-- Start of GIVEN TEXT --

Meanwhile the major battle was taking place in the media. With domestic radio and television broadcasts controlled by the regime, people have turned to Farsi language programs from the Voice of America, the U.S.-funded Radio Free Iran, the BBC and Israel Radio. Many homes in the east also bring in Turkish satellite television shows, mainly soap operas banned on Iran government stations. But in this highly literate country, the struggle for reforms has been largely fought in the print media.

Dozens of new reformist newspapers opened up in the last year, only to be closed down by the hard-line-controlled judiciary. Many then reopened under new licenses and bearing different names, until they too were shut down. The reform papers sold well while they lasted, leaving the pro-government Resalat and Kayan unsold in tall piles at newsstands.

"Our society is like a cage," said a vendor at a Tehran newsstand. "Suddenly truth was poured out and people wanted to find out about the truth that was published in that cage."

The last pro-reform major paper, Behar, which means spring, was closed in August -- an action that brought the momentum for change up against a firm, immovable wall.

The moment of truth took place Aug. 6 in Tehran at the convening of the Majlis, dominated by newly elected reformists. A handful of Iranian reporters and myself waited in the press gallery for discussion to begin on a bill that would stop the closing of reform newspapers and magazines. The closures had been going on since April, when the outgoing Majlis amended the press law to allow the judiciary to close newspapers at will.

Suddenly a reformist legislator took up his microphone to ask: "Why is the press law not on the printed agenda?"

Parliament speaker Mehdi Karrubi said in response: "I thought you knew. I thought we had a deal. We have a letter from the supreme leader. We cannot discuss the press law."

Although the reformists appeared nervous at the mention of supreme religious leader Ayatollah Ali Khameini, a few demanded that the letter be read aloud. Some asked how it was possible for the supreme leader to change their agenda, which they said was protected by law. They carefully phrased their objections so as not to directly challenge the absolute power of the clergy, even as it was apparent that they wanted to do so.

At this point the hard-line mullahs in the Majlis (not all mullahs are hard-liners) stood up and began shouting. "You must obey the supreme leader," shouted one bearded and robed cleric with the bearing of an Old Testament prophet. Another, short and fat in a tan robe and white turban, was wrestled from the chamber by his allies to keep him from attacking the reformers. Finally, with the entire nation listening to the radio broadcast of the pandemonium in the Majlis, Karrubi read aloud the letter from Ayatollah Khameini.

"If the enemies of Islam and the Islamic system take control of the press or infiltrate it, a big danger will threaten the security and faith of the people," his letter said.

The current law "has been somewhat able to prevent this great plague, and changing it ... is not legitimate to the interest of the establishment and the country."

A few further squawks from the reformists, a few further putdowns from the hard-liners, and the press freedom law was history. And so was the fantasy that reformists could effect changes in Iran's democratic system.

The next day, Ayatollah Khameini unleashed a frightening display of raw, brutal power on the streets.

-- End of GIVEN TEXT --

GOAL
Answer these questions using the passage on Iran's press:
(a) What does the name of the newspaper Behar mean?
(b) In what month did the closures of reform newspapers begin?
(c) Who read aloud the letter from Ayatollah Khameini in the Majlis?

-- Start of DATASET ROWS --

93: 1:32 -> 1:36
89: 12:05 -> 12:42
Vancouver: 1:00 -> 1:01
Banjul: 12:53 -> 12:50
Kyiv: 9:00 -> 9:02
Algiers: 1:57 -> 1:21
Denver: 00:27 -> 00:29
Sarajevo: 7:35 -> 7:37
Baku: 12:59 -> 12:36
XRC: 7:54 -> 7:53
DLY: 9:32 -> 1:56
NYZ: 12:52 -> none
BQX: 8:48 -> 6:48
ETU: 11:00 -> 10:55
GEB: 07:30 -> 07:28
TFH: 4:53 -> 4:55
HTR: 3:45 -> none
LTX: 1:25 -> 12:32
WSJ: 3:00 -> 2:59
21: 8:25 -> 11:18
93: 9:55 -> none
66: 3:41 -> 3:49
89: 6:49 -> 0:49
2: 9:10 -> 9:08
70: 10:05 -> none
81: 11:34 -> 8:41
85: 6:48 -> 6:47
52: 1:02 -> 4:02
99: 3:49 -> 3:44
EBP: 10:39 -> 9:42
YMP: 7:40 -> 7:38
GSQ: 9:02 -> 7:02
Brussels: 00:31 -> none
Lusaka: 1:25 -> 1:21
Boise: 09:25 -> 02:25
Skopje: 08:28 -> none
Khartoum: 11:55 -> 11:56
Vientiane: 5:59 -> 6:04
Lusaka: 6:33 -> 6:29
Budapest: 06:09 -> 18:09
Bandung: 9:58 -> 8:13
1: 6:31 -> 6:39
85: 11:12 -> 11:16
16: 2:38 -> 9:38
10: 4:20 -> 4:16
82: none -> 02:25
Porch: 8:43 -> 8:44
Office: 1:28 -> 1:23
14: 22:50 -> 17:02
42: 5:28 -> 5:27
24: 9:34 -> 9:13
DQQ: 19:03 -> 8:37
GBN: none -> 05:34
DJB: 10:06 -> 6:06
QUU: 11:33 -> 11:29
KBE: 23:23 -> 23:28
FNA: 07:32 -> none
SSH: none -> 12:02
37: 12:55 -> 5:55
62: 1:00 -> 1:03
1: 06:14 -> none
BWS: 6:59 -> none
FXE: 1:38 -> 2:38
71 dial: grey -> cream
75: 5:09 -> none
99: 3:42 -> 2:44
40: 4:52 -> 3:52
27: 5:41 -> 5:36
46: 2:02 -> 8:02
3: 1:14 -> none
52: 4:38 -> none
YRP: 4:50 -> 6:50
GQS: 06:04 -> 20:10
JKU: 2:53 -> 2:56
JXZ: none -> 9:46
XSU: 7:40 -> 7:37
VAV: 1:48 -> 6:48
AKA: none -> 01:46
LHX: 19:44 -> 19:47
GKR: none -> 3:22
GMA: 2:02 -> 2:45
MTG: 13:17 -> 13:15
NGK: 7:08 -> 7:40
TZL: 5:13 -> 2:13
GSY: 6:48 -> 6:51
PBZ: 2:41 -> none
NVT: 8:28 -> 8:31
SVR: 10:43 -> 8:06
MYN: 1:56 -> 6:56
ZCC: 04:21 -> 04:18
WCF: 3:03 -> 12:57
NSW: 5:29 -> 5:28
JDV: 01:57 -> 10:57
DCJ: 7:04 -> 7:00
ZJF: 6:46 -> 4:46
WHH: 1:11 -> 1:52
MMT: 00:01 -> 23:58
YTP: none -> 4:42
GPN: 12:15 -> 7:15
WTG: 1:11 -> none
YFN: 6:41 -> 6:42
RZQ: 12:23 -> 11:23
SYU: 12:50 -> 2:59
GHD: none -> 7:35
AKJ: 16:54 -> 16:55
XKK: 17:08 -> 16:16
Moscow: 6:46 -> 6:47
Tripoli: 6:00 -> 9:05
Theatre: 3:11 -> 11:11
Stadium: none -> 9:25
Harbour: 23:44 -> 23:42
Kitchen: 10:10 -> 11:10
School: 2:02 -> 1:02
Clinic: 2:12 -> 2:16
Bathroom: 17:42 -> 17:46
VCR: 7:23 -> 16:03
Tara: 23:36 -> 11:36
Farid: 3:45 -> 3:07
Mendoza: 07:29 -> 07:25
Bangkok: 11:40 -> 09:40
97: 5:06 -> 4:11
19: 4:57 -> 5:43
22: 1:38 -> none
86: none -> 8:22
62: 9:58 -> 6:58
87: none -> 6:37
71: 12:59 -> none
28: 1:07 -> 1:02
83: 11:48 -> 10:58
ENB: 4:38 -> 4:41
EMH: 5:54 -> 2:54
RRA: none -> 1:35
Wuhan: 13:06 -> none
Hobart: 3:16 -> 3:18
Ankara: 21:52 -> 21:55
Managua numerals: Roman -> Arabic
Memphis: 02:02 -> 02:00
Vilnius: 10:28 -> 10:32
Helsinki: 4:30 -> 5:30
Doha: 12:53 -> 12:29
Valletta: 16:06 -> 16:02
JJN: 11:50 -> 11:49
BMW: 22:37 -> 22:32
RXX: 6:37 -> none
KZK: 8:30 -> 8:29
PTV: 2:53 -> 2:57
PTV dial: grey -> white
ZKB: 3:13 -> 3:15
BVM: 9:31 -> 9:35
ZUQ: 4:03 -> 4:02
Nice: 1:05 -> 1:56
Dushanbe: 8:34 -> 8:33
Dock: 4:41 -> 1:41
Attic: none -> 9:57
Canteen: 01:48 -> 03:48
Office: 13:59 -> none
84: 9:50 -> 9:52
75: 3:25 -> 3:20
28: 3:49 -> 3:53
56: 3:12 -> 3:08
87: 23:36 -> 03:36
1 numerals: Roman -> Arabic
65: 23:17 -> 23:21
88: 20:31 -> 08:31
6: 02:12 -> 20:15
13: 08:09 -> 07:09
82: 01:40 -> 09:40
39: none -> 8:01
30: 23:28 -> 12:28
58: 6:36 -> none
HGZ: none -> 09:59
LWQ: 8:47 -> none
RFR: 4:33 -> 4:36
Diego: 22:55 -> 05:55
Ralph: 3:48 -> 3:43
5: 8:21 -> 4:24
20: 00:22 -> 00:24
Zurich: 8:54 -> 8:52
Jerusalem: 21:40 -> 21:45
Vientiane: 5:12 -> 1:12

-- End of DATASET ROWS --

TASK ANSWER
(a) Spring.
(b) April.
(c) Parliament speaker Mehdi Karrubi.